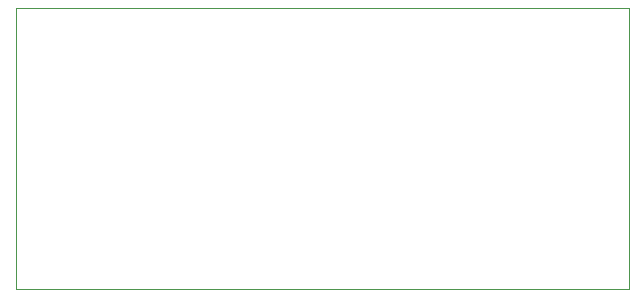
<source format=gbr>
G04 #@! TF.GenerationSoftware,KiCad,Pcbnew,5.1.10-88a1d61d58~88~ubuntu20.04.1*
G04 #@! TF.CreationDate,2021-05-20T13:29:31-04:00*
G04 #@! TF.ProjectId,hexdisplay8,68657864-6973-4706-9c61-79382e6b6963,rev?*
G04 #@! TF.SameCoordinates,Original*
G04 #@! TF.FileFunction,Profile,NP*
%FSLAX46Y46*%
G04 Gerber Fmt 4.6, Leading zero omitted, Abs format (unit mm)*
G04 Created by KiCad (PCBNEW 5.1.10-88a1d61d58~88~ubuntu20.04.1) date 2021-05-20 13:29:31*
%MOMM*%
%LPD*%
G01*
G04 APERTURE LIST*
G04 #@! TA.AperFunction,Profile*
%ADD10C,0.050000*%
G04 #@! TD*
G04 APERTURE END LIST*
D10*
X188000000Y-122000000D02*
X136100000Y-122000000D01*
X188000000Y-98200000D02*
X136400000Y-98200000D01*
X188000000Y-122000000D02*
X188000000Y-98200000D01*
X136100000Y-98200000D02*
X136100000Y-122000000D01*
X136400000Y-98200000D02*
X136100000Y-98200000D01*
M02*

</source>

• **Work task**
Exactly and only the lines from the top of the records down to the line containing "G04 Gerber Fmt" should be transcribed, please, without the pictures.

• **Answer for the task**
<source format=gbr>
G04 #@! TF.GenerationSoftware,KiCad,Pcbnew,5.1.10-88a1d61d58~88~ubuntu20.04.1*
G04 #@! TF.CreationDate,2021-05-20T13:29:31-04:00*
G04 #@! TF.ProjectId,hexdisplay8,68657864-6973-4706-9c61-79382e6b6963,rev?*
G04 #@! TF.SameCoordinates,Original*
G04 #@! TF.FileFunction,Profile,NP*
%FSLAX46Y46*%
G04 Gerber Fmt 4.6, Leading zero omitted, Abs format (unit mm)*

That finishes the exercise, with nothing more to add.